=== ENUNCIADO ===
Liste todos os cargos ocupados por uma pessoa que o texto sobre a Trensurb menciona e indique o nome do ocupante quando o texto o fornecer.

=== TEXTO ===

-=-=-=-=-

Mesmo depois do governo prometer e do ministro das cidades Jader Barbalho, assinar uma minuta pedindo ao ministro da casa civil Rui Costa, que retire a trensurb do PND, ainda não se sabe qual o destino da Trensurb.

Além disso, o presidente da Trensurb em entrevista declarou para a imprensa que a privatização da Trensurb ainda é uma possibilidade. Mas depois em reunião com o sindicato voltou atrás dizendo que teve sua fala mal interpretada.

Muitas promessas foram feitas. No entanto, os estudos de concessão junto ao BNDES foram renovados e seguem.
Visitas técnicas nas estações e reuniões sigilosas acontecem nos interiores da empresa e NINGUÉM sabe qual o teor dessas reuniões.

É no meio desse “mar”de insegurança que os mais de mil funcionários vêem seus futuros ameaçados pelas peripécias de um governo sem transparência. A categoria está indignada com o andamento dos estudos de concessão e com a falta de informações da empresa sobre o processo. Nossos gestores parecem não se importar com o futuro da categoria. Lembrem-se: Quando o barco afundar vamos todos nos afogar!

Mas juntos somos fortes e a categoria metroviária vai lutar. E dia 5 de março nosso sindicato vai para Brasília com a força de cada metroviário a fim de pressionar o governo que cumpra com sua palavra.

Precisamos de união e mobilização até garantir efetivamente o futuro da Trensurb estatal, pública, de qualidade! A tarefa agora é aumentar a pressão na Casa Civil para acatar a recomendação do ministério das cidades.

-=-=-=-=-

=== ITENS EXTRAÍDOS ===
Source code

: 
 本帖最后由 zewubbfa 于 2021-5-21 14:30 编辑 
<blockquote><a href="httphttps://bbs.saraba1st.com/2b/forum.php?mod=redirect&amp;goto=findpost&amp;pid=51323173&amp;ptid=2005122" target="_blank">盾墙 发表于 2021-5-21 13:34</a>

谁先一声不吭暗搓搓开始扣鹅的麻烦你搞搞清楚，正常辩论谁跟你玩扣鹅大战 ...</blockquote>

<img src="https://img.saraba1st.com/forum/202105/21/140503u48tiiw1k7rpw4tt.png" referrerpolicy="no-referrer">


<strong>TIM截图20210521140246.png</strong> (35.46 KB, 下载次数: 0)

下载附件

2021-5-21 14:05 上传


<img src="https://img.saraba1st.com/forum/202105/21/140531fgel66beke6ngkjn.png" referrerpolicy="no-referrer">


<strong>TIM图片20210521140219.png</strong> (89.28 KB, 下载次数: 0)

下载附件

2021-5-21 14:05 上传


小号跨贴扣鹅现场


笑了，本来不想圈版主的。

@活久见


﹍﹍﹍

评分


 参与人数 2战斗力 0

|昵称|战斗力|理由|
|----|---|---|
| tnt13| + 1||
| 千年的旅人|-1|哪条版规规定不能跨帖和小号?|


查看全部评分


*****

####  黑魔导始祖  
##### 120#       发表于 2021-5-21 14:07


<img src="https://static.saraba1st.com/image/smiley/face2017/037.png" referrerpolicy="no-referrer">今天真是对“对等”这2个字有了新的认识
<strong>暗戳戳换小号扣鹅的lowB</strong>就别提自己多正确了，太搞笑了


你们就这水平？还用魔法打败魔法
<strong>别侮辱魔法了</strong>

-=-=-=-=-

=== RESOLUÇÃO ===
- Ministro das cidades: Jader Barbalho
- Ministro da casa civil: Rui Costa
- Presidente da Trensurb: o texto não informa o nome